Am Donnerstag der vergangenen Woche verabschiedete das Repräsentantenhaus eine der schlechtesten Gesetzesvorlagen, die jemals in eine der beiden Kammern des Kongresses eingebracht wurde. Der Gesetzesentwurf H. Res. 758 wurde mit großer Mehrheit durch die Mitglieder des Unterhauses angenommen, der die politischen Aktionen der Russischen Förderation unter Staatspräsident Wladimir Putin aufs Schärfste verurteilt. Danach verfolgt die Russische Föderation eine Politik der Aggression gegenüber ihren Nachbarstaaten, die auf eine politische und wirtschaftliche Dominanz in der Region abzielt.

Mit freundlicher Genehmigung des Institute for Peace and Prosperity

Genau genommen entspricht der am Donnerstag verabschiedete Gesetzentwurf einer 16-seitigen Kriegspropaganda, die selbst Neocons die Schamesröte ins Gesicht treiben müsste, wenn diese Leute dazu fähig wären.

Es sind eben jene Lösungsvorschläge, auf die ich als Mitglied des Kongresses stets ein aufmerksames Auge geworfen hatte. Denn was als “harmloser” Meinungsausdruck daher kommt, führt letztendlich oftmals zu Sanktionen und Kriegen. Ich erinnere mich an das Jahr 1998, in dem ich mit Vehemenz gegen eine Verabschiedung des Iraq Liberation Act (Gesetz zur Befreiung des Irak) argumentierte. Zu jener Zeit erklärte ich, dass dieses Gesetz zu einem Krieg führen würde.

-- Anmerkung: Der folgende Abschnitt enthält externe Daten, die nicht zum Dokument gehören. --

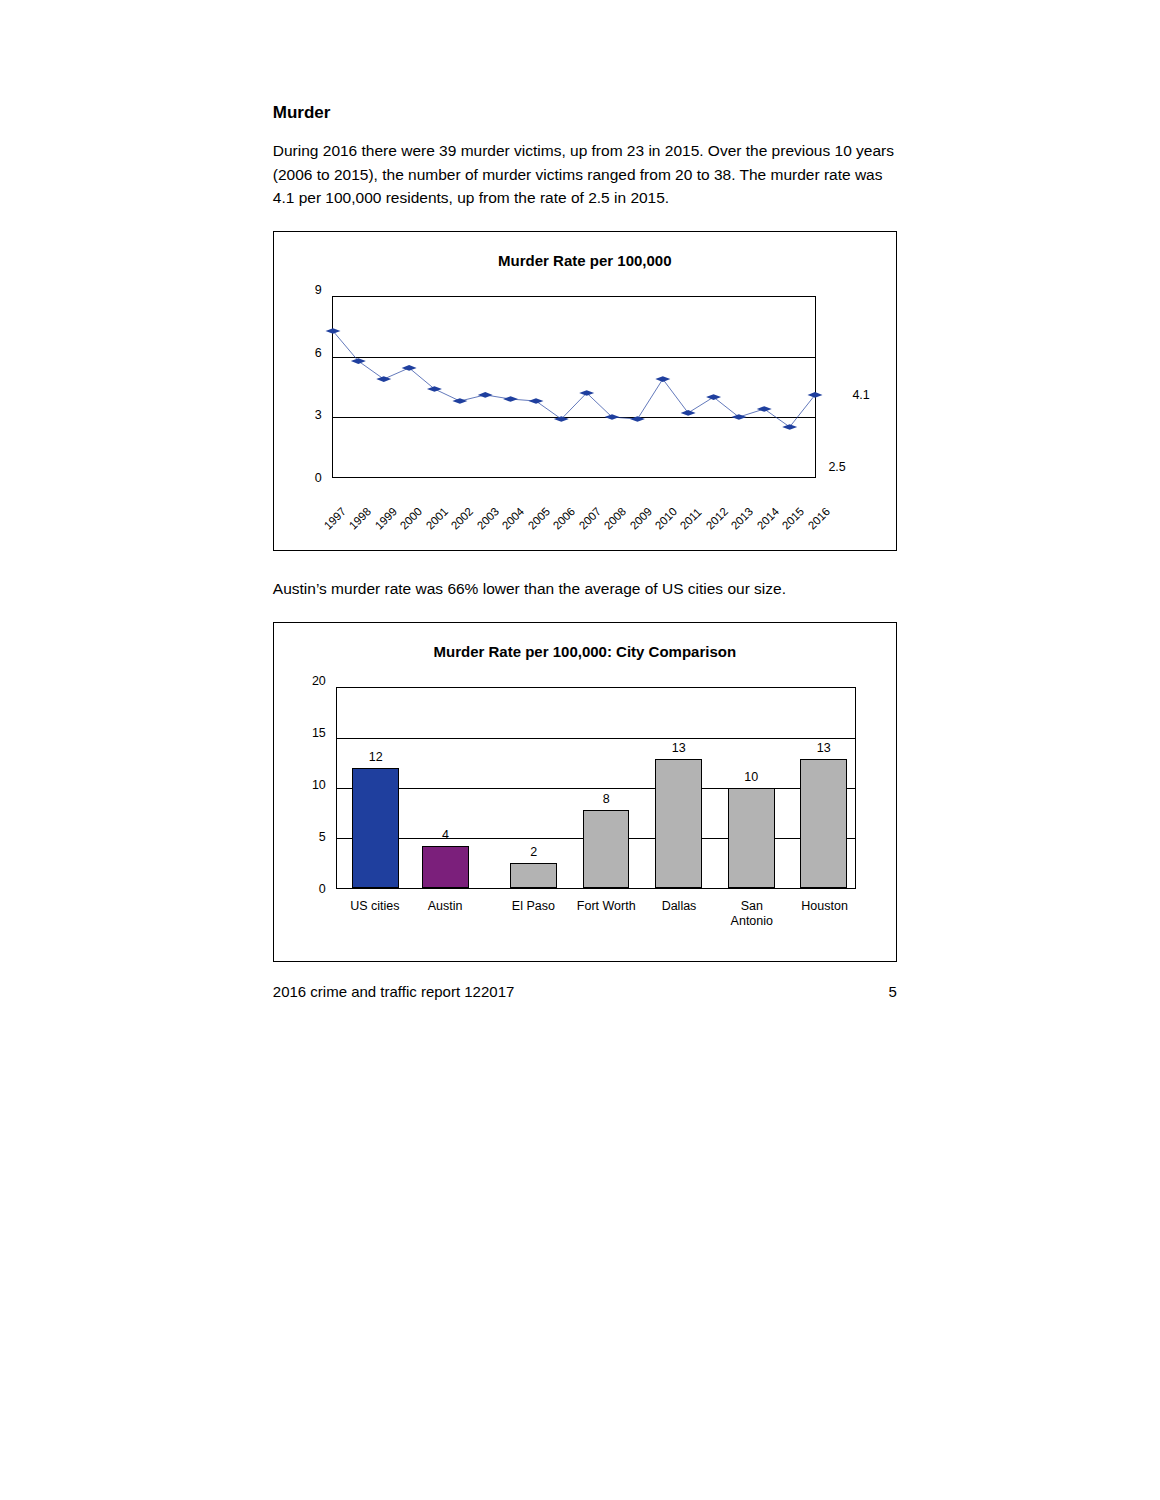Murder
During 2016 there were 39 murder victims, up from 23 in 2015. Over the previous 10 years (2006 to 2015), the number of murder victims ranged from 20 to 38. The murder rate was 4.1 per 100,000 residents, up from the rate of 2.5 in 2015.
Murder Rate per 100,000
9 6 3 0
4.1
2.5
1997 1998 1999 2000 2001 2002 2003 2004 2005 2006 2007 2008 2009 2010 2011 2012 2013 2014 2015 2016
Austin’s murder rate was 66% lower than the average of US cities our size.
Murder Rate per 100,000: City Comparison
20 15 10 5 0
12
4
2
8
13
10
13
US cities Austin El Paso Fort Worth Dallas San
Antonio Houston
2016 crime and traffic report 122017 5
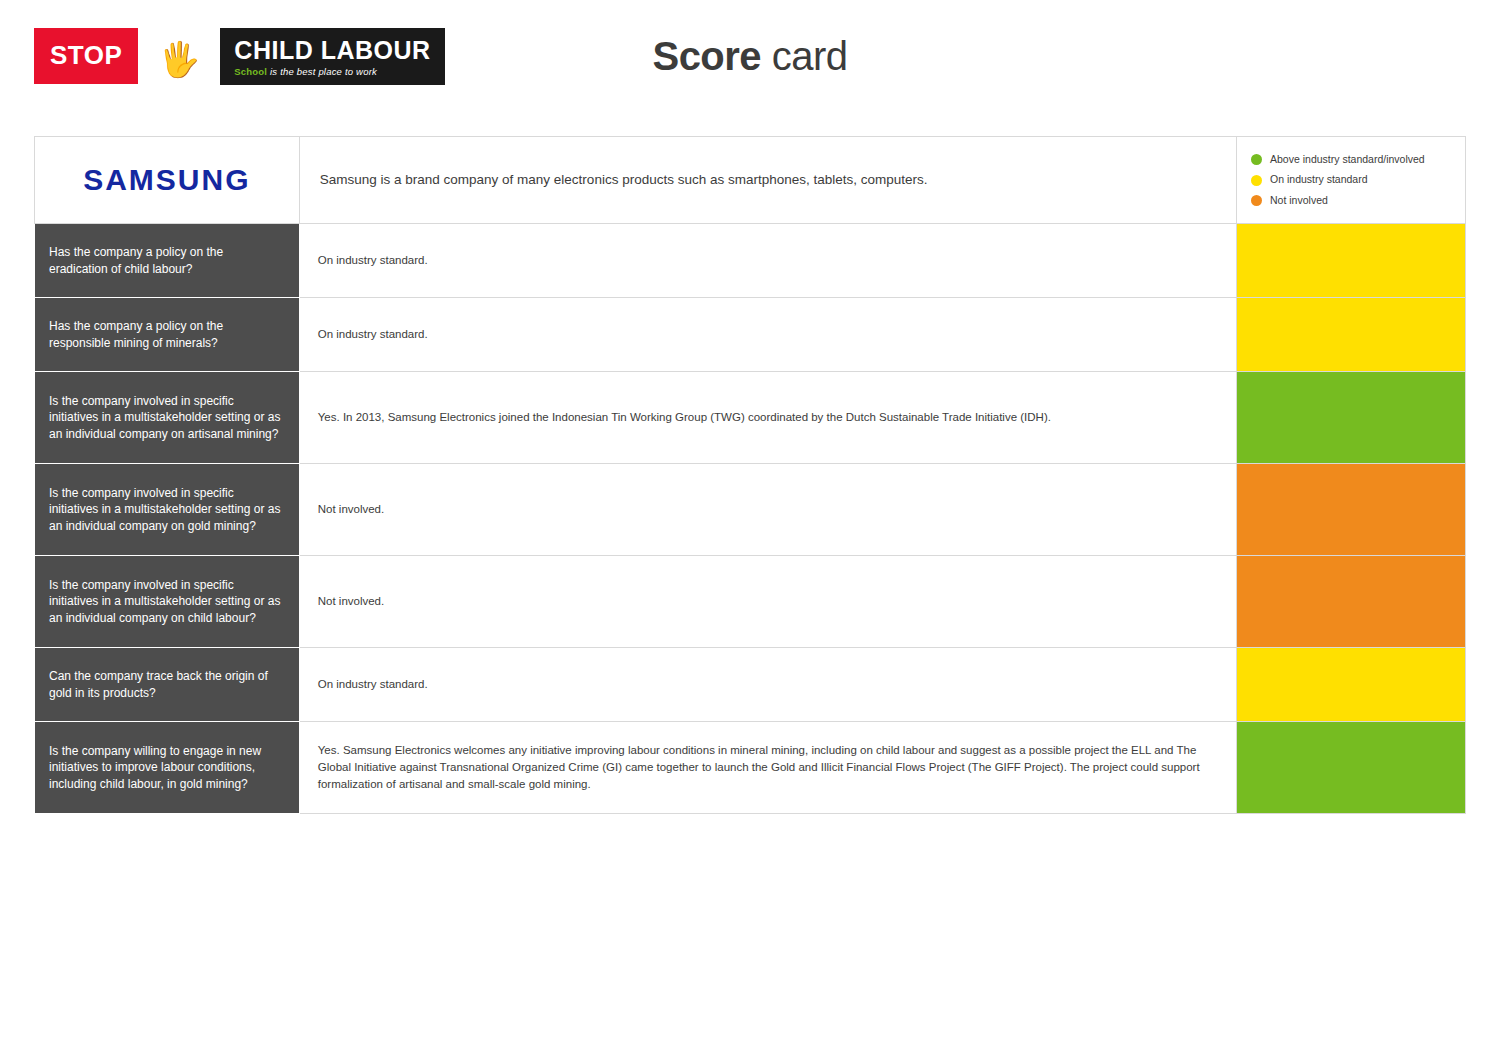STOP
🖐️
CHILD LABOUR School is the best place to work
Score card
| SAMSUNG | Samsung is a brand company of many electronics products such as smartphones, tablets, computers. | Above industry standard/involved On industry standard Not involved |
| Has the company a policy on the eradication of child labour? | On industry standard. | |
| Has the company a policy on the responsible mining of minerals? | On industry standard. | |
| Is the company involved in specific initiatives in a multistakeholder setting or as an individual company on artisanal mining? | Yes. In 2013, Samsung Electronics joined the Indonesian Tin Working Group (TWG) coordinated by the Dutch Sustainable Trade Initiative (IDH). | |
| Is the company involved in specific initiatives in a multistakeholder setting or as an individual company on gold mining? | Not involved. | |
| Is the company involved in specific initiatives in a multistakeholder setting or as an individual company on child labour? | Not involved. | |
| Can the company trace back the origin of gold in its products? | On industry standard. | |
| Is the company willing to engage in new initiatives to improve labour conditions, including child labour, in gold mining? | Yes. Samsung Electronics welcomes any initiative improving labour conditions in mineral mining, including on child labour and suggest as a possible project the ELL and The Global Initiative against Transnational Organized Crime (GI) came together to launch the Gold and Illicit Financial Flows Project (The GIFF Project). The project could support formalization of artisanal and small-scale gold mining. | |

Ich stimmte damals nicht gegen das Gesetz, weil ich ein Bewunderer von Saddam Hussein gewesen wäre. Ebenso wenig bin ich ein Bewunderer von Wladimir Putin oder irgendeinem anderen ausländischen Staatsführer. Was mich damals gegen das Gesetz stimmen ließ, war die persönliche Annahme, dass ein weiterer US-Krieg gegen den Irak die zugrundeliegenden Probleme nicht lösen würde. Vielmehr war zeichnete sich schon damals ab, dass ein solcher Krieg die Dinge in der Region hingegen verschlechtern würde. Wir wissen heute alle, was in der Folge passierte.

Es ist einer der Gründe, warum ich es kaum fassen kann, dass sich diese Entwicklung nun wiederholt und die Verantwortlichen auf rücksichtslose Weise ihren Willen durchsetzen. Und diesmal geht es um weitaus mehr: nämlich das Provozieren eines Krieges gegen Russland, der in einer totalen Zerstörung der uns bekannten Welt enden könnte!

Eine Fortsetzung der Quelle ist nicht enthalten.